DOCUMENT PASSAGE.
* begin *

Hey all, I'm having some poor graphics performance on a (2 year old) MacBook running Xubuntu 16.04. I'm mostly looking for debug ideas, since I doubt anything specifically I say will make anyone go "That's it!" Anyway, what's happening:

Basically, switching windows takes a long time. If I'm running two instances of Chrome, for example, if I try to switch between them (say, click the other instance at the top of the screen), the entire computer will slow down (mouse freeze-stop, freeze-stop, keyboard 10 s lag, etc) until that windows loads. Then, things work as normal. I get the same behavior when switching workspaces - which is very frustrating when the workspace I'm switching into has little more then a terminal and maybe emacs!

Programs I am commonly running: Chrome, terminal, emacs, evince

Programs I occasionally run: OpenShot, GIMP, Sage (Browser Interface)

* end *

TASK BRIEF. Could you carry on the forum post about slow window switching under Xubuntu, picking up right after its last line?

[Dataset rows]
* begin *

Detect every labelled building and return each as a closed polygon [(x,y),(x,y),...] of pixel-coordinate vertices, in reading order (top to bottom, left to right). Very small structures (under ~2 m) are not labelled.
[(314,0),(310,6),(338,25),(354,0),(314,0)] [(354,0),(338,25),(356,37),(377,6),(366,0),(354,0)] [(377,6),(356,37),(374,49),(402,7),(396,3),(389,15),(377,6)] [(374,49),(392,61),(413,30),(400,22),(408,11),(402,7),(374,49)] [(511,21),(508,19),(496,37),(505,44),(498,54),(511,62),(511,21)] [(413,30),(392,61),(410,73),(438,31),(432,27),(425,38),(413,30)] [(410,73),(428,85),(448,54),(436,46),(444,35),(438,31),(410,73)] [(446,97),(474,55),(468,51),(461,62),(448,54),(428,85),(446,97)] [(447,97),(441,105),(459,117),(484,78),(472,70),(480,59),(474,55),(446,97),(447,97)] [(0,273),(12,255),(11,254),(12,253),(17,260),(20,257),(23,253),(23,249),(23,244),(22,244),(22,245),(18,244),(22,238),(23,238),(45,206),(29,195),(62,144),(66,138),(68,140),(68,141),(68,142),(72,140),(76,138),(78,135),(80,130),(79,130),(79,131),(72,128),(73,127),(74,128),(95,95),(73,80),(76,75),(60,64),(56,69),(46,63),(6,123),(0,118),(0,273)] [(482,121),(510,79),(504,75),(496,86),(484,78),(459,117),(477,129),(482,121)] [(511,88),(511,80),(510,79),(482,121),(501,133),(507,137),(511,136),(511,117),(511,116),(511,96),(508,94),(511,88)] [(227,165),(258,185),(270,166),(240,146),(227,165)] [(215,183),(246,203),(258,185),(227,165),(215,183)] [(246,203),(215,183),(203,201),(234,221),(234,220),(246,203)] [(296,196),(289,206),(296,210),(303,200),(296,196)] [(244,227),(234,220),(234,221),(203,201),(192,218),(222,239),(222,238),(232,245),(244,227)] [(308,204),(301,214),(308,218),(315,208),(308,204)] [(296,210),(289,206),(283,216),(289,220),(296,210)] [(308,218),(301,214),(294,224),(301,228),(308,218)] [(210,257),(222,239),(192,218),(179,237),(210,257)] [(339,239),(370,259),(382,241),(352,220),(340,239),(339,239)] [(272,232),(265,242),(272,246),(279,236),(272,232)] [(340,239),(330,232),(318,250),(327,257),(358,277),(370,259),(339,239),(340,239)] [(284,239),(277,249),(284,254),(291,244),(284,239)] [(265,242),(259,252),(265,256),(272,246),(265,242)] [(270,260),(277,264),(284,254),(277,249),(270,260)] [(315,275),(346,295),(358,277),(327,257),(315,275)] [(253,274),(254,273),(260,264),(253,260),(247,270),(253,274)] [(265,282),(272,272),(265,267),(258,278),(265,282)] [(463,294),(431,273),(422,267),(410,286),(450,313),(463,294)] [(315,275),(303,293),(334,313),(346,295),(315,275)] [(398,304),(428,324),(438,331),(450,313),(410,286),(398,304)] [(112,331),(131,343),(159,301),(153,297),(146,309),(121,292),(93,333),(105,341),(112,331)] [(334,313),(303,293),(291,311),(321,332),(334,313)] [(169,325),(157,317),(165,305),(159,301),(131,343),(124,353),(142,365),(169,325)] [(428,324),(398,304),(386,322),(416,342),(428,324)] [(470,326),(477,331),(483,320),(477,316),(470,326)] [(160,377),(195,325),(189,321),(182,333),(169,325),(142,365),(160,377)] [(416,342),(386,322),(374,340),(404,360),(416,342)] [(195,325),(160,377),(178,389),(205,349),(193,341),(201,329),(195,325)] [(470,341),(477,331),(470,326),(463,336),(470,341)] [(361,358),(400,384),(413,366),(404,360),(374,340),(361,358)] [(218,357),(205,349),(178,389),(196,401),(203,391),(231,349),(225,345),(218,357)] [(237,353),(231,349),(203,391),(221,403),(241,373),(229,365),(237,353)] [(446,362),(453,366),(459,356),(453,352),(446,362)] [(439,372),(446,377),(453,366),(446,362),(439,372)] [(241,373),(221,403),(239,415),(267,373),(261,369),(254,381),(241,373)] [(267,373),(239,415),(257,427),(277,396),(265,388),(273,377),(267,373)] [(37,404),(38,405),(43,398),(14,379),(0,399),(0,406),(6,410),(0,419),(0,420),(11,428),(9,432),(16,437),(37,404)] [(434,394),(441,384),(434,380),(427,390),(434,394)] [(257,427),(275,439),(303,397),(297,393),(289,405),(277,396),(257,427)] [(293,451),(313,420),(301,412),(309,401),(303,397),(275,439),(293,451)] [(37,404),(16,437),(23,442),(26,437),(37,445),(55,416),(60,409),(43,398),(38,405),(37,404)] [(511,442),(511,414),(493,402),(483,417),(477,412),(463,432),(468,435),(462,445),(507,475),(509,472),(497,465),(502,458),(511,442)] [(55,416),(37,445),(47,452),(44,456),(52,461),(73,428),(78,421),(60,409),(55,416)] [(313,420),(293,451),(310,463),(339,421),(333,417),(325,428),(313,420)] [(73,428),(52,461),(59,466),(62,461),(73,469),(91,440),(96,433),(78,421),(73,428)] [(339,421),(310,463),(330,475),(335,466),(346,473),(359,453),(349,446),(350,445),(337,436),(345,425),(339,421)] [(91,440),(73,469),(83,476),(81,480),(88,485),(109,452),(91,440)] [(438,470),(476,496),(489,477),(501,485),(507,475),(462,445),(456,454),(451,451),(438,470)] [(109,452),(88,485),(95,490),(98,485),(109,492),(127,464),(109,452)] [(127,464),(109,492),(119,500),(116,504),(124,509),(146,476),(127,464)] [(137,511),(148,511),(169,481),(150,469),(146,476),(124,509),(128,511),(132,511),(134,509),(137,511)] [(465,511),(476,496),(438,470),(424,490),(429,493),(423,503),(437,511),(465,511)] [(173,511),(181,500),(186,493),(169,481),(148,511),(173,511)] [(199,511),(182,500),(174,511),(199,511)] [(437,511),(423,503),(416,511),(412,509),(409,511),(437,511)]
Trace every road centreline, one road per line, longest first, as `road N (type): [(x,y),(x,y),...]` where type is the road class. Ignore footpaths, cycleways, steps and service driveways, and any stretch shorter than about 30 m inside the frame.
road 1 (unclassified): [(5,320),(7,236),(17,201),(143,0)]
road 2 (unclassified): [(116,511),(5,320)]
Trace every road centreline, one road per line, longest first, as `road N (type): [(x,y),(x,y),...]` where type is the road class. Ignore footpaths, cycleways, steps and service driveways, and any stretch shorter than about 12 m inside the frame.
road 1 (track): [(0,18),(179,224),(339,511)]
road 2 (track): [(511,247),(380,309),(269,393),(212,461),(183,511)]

* end *

TASK ANSWER.
For a while I thought it was Chrome + Google Drive doing it (since I often have ~7 tabs and two gmail accounts going on...), but switching to Chromium did not have any effect (trying Firefox now). The only real debug effort I've made is to run top and hit 'm' to sort by memory usage, which just showed Chrome using ~20-40% of memory and CPU during these lags.

Any thoughts on how to proceed?

INB4 "Throw away the Mac!": I would like nothing better, but this is what was given to me. Getting an actual operating system on it was already a concession....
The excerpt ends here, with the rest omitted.